Worksheet 6 - Multifactor ANOVA models

Multifactor ANOVA

  • Quinn & Keough (2002) - Chpt 9

Question 1 - Nested ANOVA - one between factor

In an unusually detailed preparation for an Environmental Effects Statement for a proposed discharge of dairy wastes into the Curdies River, in western Victoria, a team of stream ecologists wanted to describe the basic patterns of variation in a stream invertebrate thought to be sensitive to nutrient enrichment. As an indicator species, they focused on a small flatworm, Dugesia, and started by sampling populations of this worm at a range of scales. They sampled in two seasons, representing different flow regimes of the river - Winter and Summer. Within each season, they sampled three randomly chosen (well, haphazardly, because sites are nearly always chosen to be close to road access) sites. A total of six sites in all were visited, 3 in each season. At each site, they sampled six stones, and counted the number of flatworms on each stone.

Format of curdies.csv data files
SEASONSITEDUGESIAS4DUGESIA
WINTER10.6480.897
........
WINTER21.0161.004
........
WINTER30.6890.991
........
SUMMER400
........

Each row represents a different stone
SEASONSeason in which flatworms were counted - fixed factor
SITESite from where flatworms were counted - nested within SEASON (random factor)
DUGESIANumber of flatworms counted on a particular stone
S4DUGESIA4th root transformation of DUGESIA variable
Dugesia

Open the curdies data file.

The SITE variable is supposed to represent a random factorial variable (which site). However, because the contents of this variable are numbers, R initially treats them as numbers, and therefore considers the variable to be numeric rather than categorical. In order to force R to treat this variable as a factor (categorical) it is necessary to first convert this numeric variable into a factor (HINT).

Notice the data set - each of the nested factors is labelled differently - there can be no replicate for the random (nesting) factor.

Q1-1. What are the main hypotheses being tested?
  1. H0 Effect 1:
  2. H0 Effect 2:
Q1-2. In the table below, list the assumptions of nested ANOVA along with how violations of each assumption are diagnosed and/or the risks of violations are minimized.

AssumptionDiagnostic/Risk Minimization
I.
II.
III.

Q1-3. Check these assumptions (HINT). Note that for the effects of SEASON (Factor A in a nested model) there are only three values for each of the two season types. Therefore, boxplots are of limited value! Is there however, any evidence of violations of the assumptions (HINT)? (Y or N)
If so, assess whether a transformation will address the violations (HINT) and then make the appropriate corrections (HINT).

Q1-4. For each of the tests, state which error (or residual) term (state as Mean Square) will be used as the nominator and denominator to calculate the F ratio. Also include degrees of freedom associated with each term.
EffectNominator (Mean Sq, df)Denominator (Mean Sq, df)
SEASON
SITE

Q1-5. If there is no evidence of violations, test the model;
S4DUGES = SEASON + SITE + CONSTANT
using a nested ANOVA (HINT). Fill (HINT) out the table below, make sure that you have treated SITE as a random factor when compiling the overall results.

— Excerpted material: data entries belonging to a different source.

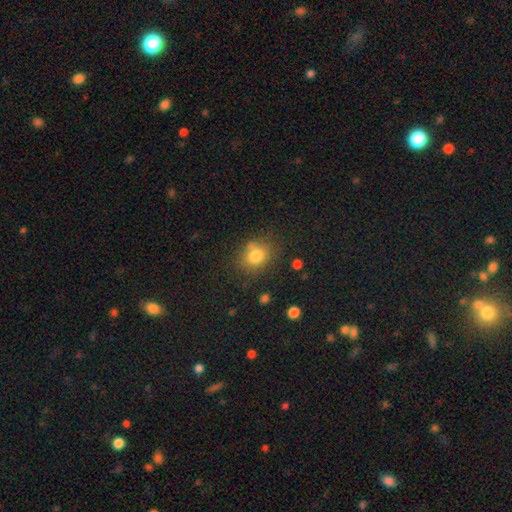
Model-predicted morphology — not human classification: Overall: smooth (79%). How rounded: round (57%; in between 42%). Merging: none (69%).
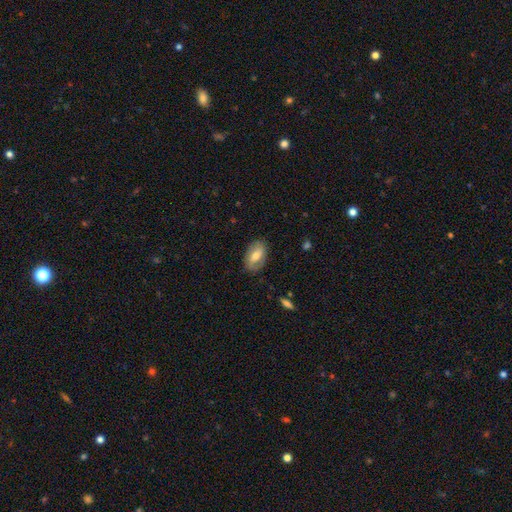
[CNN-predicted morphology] type=smooth (55%); roundness=in between (91%); merging=none (82%).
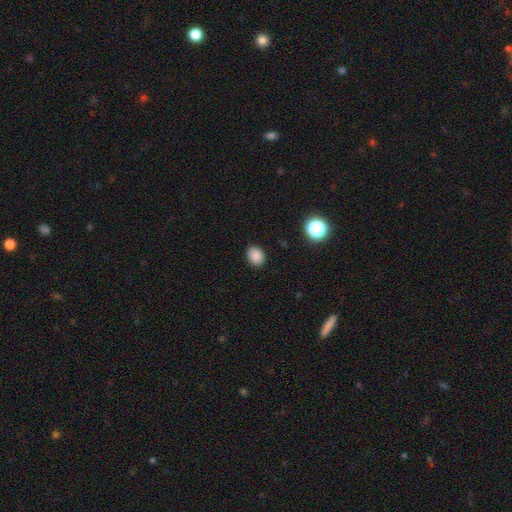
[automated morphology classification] A smooth galaxy with no disk features (86%) that is in between round and cigar-shaped (52%).

Vote fractions:
- Smooth or featured? smooth: 86% / star or artifact: 11% / featured or disk: 3%
- How rounded? in between: 52% / round: 48% / cigar-shaped: 1%
- Merging? none: 88% / minor disturbance: 9% / major disturbance: 2% / merger: 1%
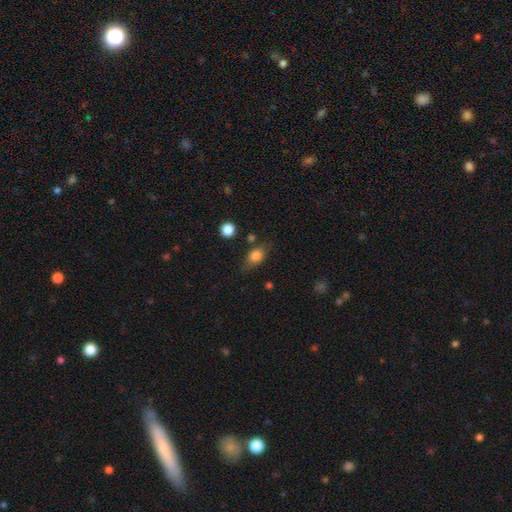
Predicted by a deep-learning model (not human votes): This is likely a smooth galaxy (79%). How rounded: likely in between (72%). Merging: likely none (69%).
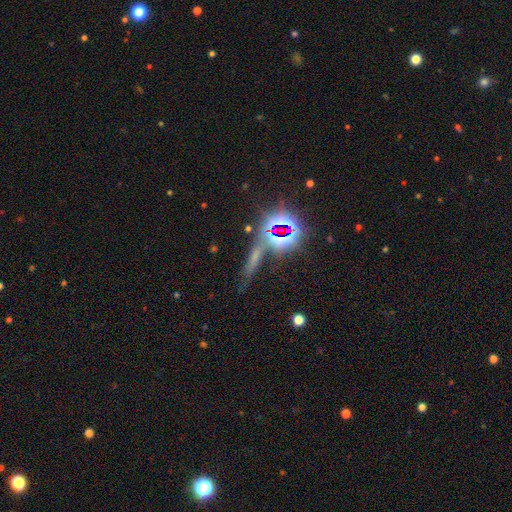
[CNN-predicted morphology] type=star or artifact (49%).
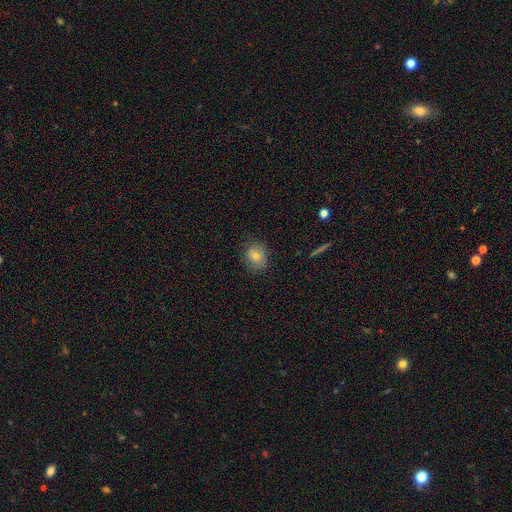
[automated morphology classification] This is likely a smooth galaxy (71%). How rounded: possibly round (55%). Merging: likely none (77%).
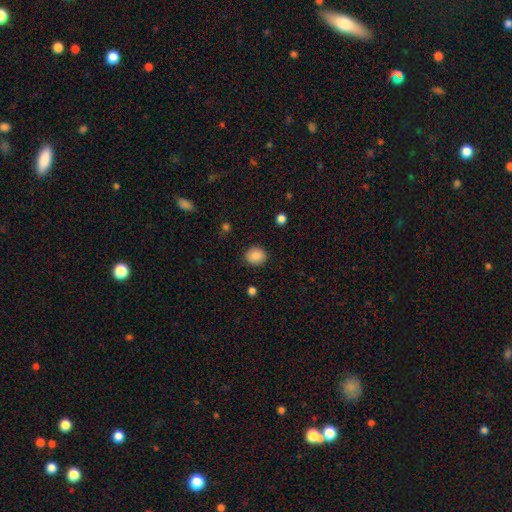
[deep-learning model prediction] Morphology: type=smooth (87%); roundness=round (69%); merging=none (88%).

Q1-6. For each of the tests, state which error (or residual) term (state as Mean Square) will be used as the nominator and denominator to calculate the F ratio. Also include degrees of freedom associated with each term.
Source of variationdfMean SqF-ratioP-value
SEASON
SITE
Residuals  

Normally, we are not interested in formally testing the effect of the nested factor to get the correct F test for the nested factor (SITE), examine a representation of the anova table of the fitted linear model that assumes all factors are fixed (HINT)

Q1-7. What are your conclusions (statistical and biological)?

Q1-8. Where is the major variation in numbers of flatworms? Between (seasons, sites or stones)?


Q1-9. How might this information influence the design of future experiments on Dugesia in terms of:
  1. What influences the abundance of Dugesia
  2. Where best to focus sampling effort to maximize statistical power?

Q1-10.Finally, construct an appropriate graph to accompany the above analyses. Note that this should use the correct replicates for depicting error (HINT). Save the graph as a jpeg image and import the graph into word.

Question 2 - Two factor ANOVA

A biologist studying starlings wanted to know whether the mean mass of starlings differed according to different roosting situations. She was also interested in whether the mean mass of starlings altered over winter (Northern hemisphere) and whether the patterns amongst roosting situations were consistent throughout winter, therefore starlings were captured at the start (November) and end of winter (January). Ten starlings were captured from each roosting situation in each season, so in total, 80 birds were captured and weighed.

C(DIST,poly,2)
Format of starling.csv data files
SITUATIONMONTHMASSGROUP
S1November78S1Nov
........
S2November78S2Nov
........
S3November79S3Nov
........
S4November77S4Nov
........
S1January85S1Jan
........

SITUATIONCategorical listing of roosting situations
MONTHCategorical listing of the month of sampling.
MASSMass (g) of starlings.
GROUPCategorical listing of situation/month combinations - used for checking ANOVA assumptions
Starlings

Open the starling data file.

Q2-1. List the 3 null hypothesis being tested

Q2-2. Test the assumptions by producing boxplots (HINT) and mean vs variance plot.
  1. Is there any evidence that one or more of the assumptions are likely to be violated? (Y or N)
  2. Is the proposed model balanced? (Yor N)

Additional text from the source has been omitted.